Lynette Matheka experiences the breathtaking dawn and dusk of the bush, an inviting break from the hustle of city life

Travelling to one of Africa’s biggest national reserves for the first time is a chance that elicits excitement unmatched; Maasai Mara was the destination of choice for the signing of an extension of a deal between English Premier League club Arsenal and Kenya’s betting firm Sportpesa in a hot air balloon ride, making the trip possible.

In the company of few Sportpesa staff and fellow journalists, our journey began in Nairobi on a chilly Thursday morning. On to the narrow Limuru-Mai Mahiu road, the view of the Rift Valley at the famous escarpment viewpoint is both breathtaking and nerve-racking.

At the foot of the hill is Mai Mahiu, a town said to have adopted its name from the old-age steam locomotives’ hot water, where we had a quick stop for breakfast. The stretch of the Narok-Bomet road is an exciting one, with expansive wheat plantations that proved an ideal background for dazzling photography.

The ride gets rough at the turn off the main road in to the Sekenani gate. Reception at the gate and in to the Sarova Mara Hotel was facile and speedy; we were served sumptuous bitings and shown to our rooms by courteous guards in the compound.

I landed a standard tent complete with an outdoor patio fitted with antic seats and a table in case a guest fancies the breeze. A sizeable double bed and a well-finished bathroom with personal use items was also part of the room.

The only part of the room qualifying it as a tent is the entrance, which has a zip for the door. I hurriedly freshened up as our group was to head out for a short game drive to experience a sundowner, the Mara way.

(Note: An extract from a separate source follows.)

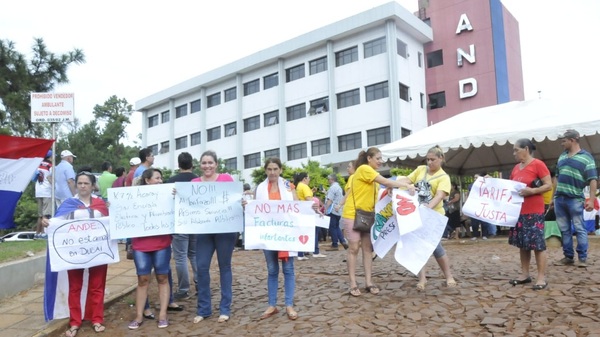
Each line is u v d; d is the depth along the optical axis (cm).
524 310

This entailed watching the awe-inspiring sunset, whilst enjoying a drink of choice around a bonfire, lit to ward off the cold of the fast approaching nightfall. My excitement over my tent, however, was soon shot down by a colleague who was booked in a VIP room.

“With a chandelier-lit bed space, a king-size bed, an enormous furnished dining area and not forgetting a washroom fit only for a king, you might as well call me King of the Mara,” he bragged when we met on the beautiful walkways on our way out. Sundowner was soon over and we changed settings to a pre-set bush dinner.

Fully dressed in Maasai regalia, dancers stood in wait to welcome us to our dinner with song and dance before our meal was served, we gladly joined them. Being in Maa land, meat lovers had a field day as it was a dominant part of our enjoyable dinner. A local guitarist kept us entertained to the cheering of all.

Erick Egadwa, a chef at Sarova Mara, encouraged a taste of roast Lobsters he was making and although wary, I did not regret taking the risk as it was tasty. At sunrise the following day, Friday, the sky over Mara was awash with hot air balloons, offering a spectacular sight through the one-hour ride to where the ‘signing’ balloon, which had Mediamax’s Torome Tirike for a commentator aboard, would land. Watching four lions and a cub rest peacefully under some shrubs at such a close range when we encountered some along the route brought mixed feelings for everyone.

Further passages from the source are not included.